The groundwork in visual localization ranges from classical structure-based methods to learning-based and SCR strategies. Classical approaches are noted for their accuracy but fall short regarding storage and privacy concerns. Learning-based methods, though efficient in storage and privacy, often lag in accuracy. SCR approaches aim to combine the strengths of both worlds by accurately predicting 3D coordinates before camera pose estimation. The D2S method represents a step forward in SCR by leveraging keypoint relationships through a GNN and an MLP for pose estimation. However, its dependence on large data volumes for effective training remains a hindrance.

Methodology

The newly proposed descriptor synthesis pipeline integrates seamlessly with D2S and employs NeRF for generating novel views from sparse data sets. The method comprises of several steps:

  1. NeRF Training: An advanced NeRF model, Nerfacto, learns the implicit scene representation from a limited dataset, synthesizing high-quality images conditioned by camera poses.
  2. Camera Pose Synthesis: Utilizing spherical linear interpolation on camera poses derived from the training dataset, the pipeline creates novel camera poses to facilitate view generation.
  3. Novel View Synthesis: Novel views are synthesized using the trained NeRF model, conditioned on the newly generated camera poses.
  4. Descriptor Matching and Joint Training: Features are extracted from synthesized views and matched with existing ones to enrich the training dataset for KSCR, improving D2S's pose estimation capabilities.

Experiments

The experiments conducted on the 7Scenes and 12Scenes datasets demonstrate significant improvements when utilizing the proposed pipeline. By employing the Nerfacto model for rapid scene understanding and LightGlue for efficient feature matching, the method not only mitigates the data scarcity issue but also boosts the performance of D2S in visual localization tasks. The approach's efficacy is highlighted by its superior performance against existing SCR methods and even learning-based approaches in scenarios with limited training data.

Conclusions

The integration of NeRF in keypoint descriptor synthesis presents a substantial advancement in enhancing the performance of SCR methods like D2S, particularly in data-sparse scenarios.

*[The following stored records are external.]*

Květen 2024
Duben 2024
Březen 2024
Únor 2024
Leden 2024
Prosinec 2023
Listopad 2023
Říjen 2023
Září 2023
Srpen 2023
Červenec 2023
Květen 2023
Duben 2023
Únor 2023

This pipeline not only buttresses the generalization abilities of D2S but also opens paths for further exploration into efficient and scalable visual localization techniques suitable for real-world applications. As research in Neural Rendering continues to evolve, there's ample opportunity for optimizing and extending this pipeline to overcome current limitations, particularly in dynamic and large-scale environments.